Entries supplied section start

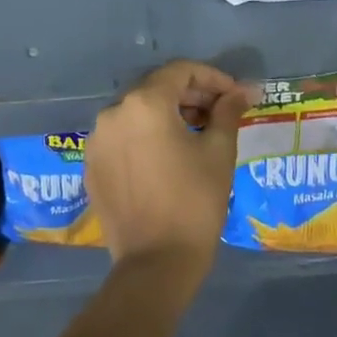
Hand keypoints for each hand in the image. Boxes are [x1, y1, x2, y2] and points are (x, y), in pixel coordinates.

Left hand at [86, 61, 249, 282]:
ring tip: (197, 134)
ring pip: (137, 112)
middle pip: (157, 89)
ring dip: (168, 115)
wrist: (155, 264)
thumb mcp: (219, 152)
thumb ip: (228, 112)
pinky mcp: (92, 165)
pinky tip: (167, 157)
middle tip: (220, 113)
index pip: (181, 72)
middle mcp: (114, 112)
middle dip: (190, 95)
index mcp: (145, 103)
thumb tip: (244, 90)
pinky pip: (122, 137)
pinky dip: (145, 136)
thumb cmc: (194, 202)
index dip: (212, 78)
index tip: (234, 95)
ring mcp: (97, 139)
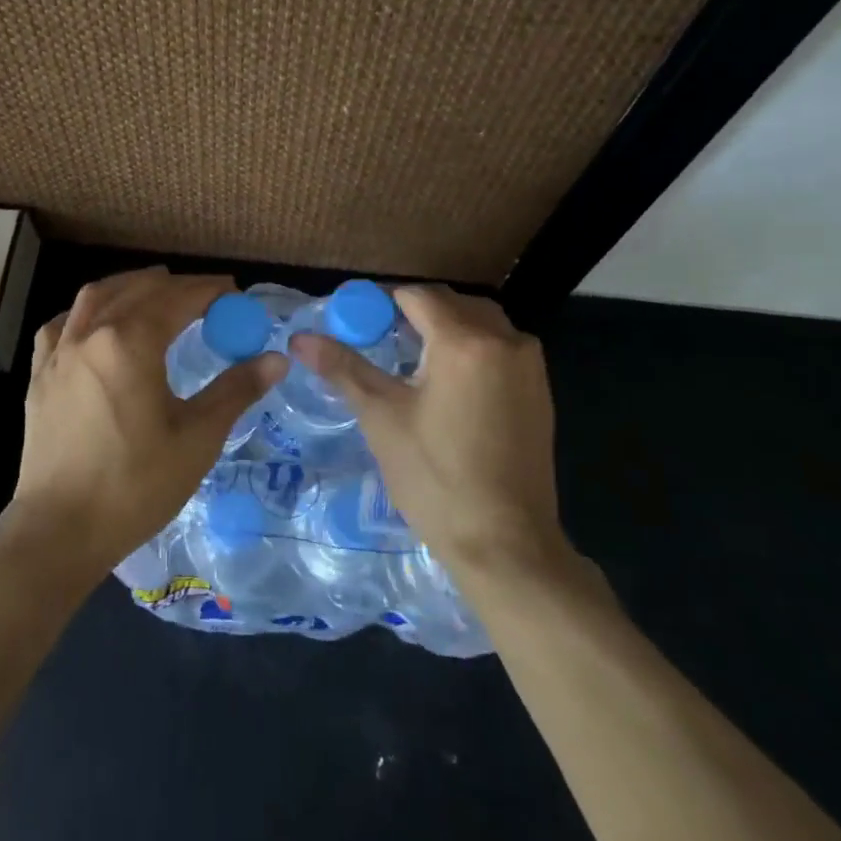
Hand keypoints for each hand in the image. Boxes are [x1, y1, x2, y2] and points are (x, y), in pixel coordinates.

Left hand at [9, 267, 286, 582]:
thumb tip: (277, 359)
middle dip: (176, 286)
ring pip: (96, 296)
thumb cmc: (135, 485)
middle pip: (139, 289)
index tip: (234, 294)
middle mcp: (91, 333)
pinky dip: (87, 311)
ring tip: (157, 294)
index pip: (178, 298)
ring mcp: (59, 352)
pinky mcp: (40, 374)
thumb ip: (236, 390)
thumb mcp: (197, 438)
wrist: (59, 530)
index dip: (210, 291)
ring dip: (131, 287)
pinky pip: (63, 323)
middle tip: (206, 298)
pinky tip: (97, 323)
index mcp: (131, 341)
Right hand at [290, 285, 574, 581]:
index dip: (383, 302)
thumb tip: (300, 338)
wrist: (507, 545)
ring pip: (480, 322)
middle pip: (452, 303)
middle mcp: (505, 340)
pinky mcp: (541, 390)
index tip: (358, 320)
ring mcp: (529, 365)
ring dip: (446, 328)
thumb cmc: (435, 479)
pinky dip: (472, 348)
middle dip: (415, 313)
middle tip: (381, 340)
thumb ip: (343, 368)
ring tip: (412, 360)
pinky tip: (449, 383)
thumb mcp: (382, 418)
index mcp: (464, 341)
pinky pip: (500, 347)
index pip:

Entries supplied section end

Your job is to reproduce the material exactly. Keep pictures out of it.

Result for this task:
Hand keypoints for each hand in the image. Boxes are [x1, y1, x2, y2] and points are (x, y), in pixel coordinates.

Left hand at [86, 61, 249, 282]:
ring tip: (197, 134)
ring pip: (137, 112)
middle pip: (157, 89)
ring dip: (168, 115)
wrist: (155, 264)
thumb mcp: (219, 152)
thumb ip: (228, 112)
pinky mcp: (92, 165)
pinky tip: (167, 157)
middle tip: (220, 113)
index pip: (181, 72)
middle mcp: (114, 112)
middle dip: (190, 95)
index mcp: (145, 103)
thumb tip: (244, 90)
pinky pip: (122, 137)
pinky dip: (145, 136)
thumb cmc: (194, 202)
index dip: (212, 78)
index tip: (234, 95)
ring mcp: (97, 139)
Hand keypoints for each hand in the image. Boxes are [x1, y1, x2, y2] and points are (x, y), in pixel coordinates.

Left hand at [9, 267, 286, 582]:
thumb tip: (277, 359)
middle dip: (176, 286)
ring pip: (96, 296)
thumb cmc: (135, 485)
middle pip: (139, 289)
index tip: (234, 294)
middle mcp: (91, 333)
pinky dip: (87, 311)
ring tip: (157, 294)
index pip: (178, 298)
ring mcp: (59, 352)
pinky mcp: (40, 374)
thumb ip: (236, 390)
thumb mcp: (197, 438)
wrist: (59, 530)
index dip: (210, 291)
ring dip: (131, 287)
pinky pip: (63, 323)
middle tip: (206, 298)
pinky tip: (97, 323)
index mcp: (131, 341)
Right hand at [290, 285, 574, 581]:
index dip: (383, 302)
thumb tip: (300, 338)
wrist: (507, 545)
ring pip: (480, 322)
middle pip: (452, 303)
middle mcp: (505, 340)
pinky mcp: (541, 390)
index tip: (358, 320)
ring mcp: (529, 365)
ring dip: (446, 328)
thumb cmc: (435, 479)
pinky dip: (472, 348)
middle dip: (415, 313)
middle tip: (381, 340)
thumb ip: (343, 368)
ring tip: (412, 360)
pinky tip: (449, 383)
thumb mcp: (382, 418)
index mcp: (464, 341)
pinky pip: (500, 347)
index pip:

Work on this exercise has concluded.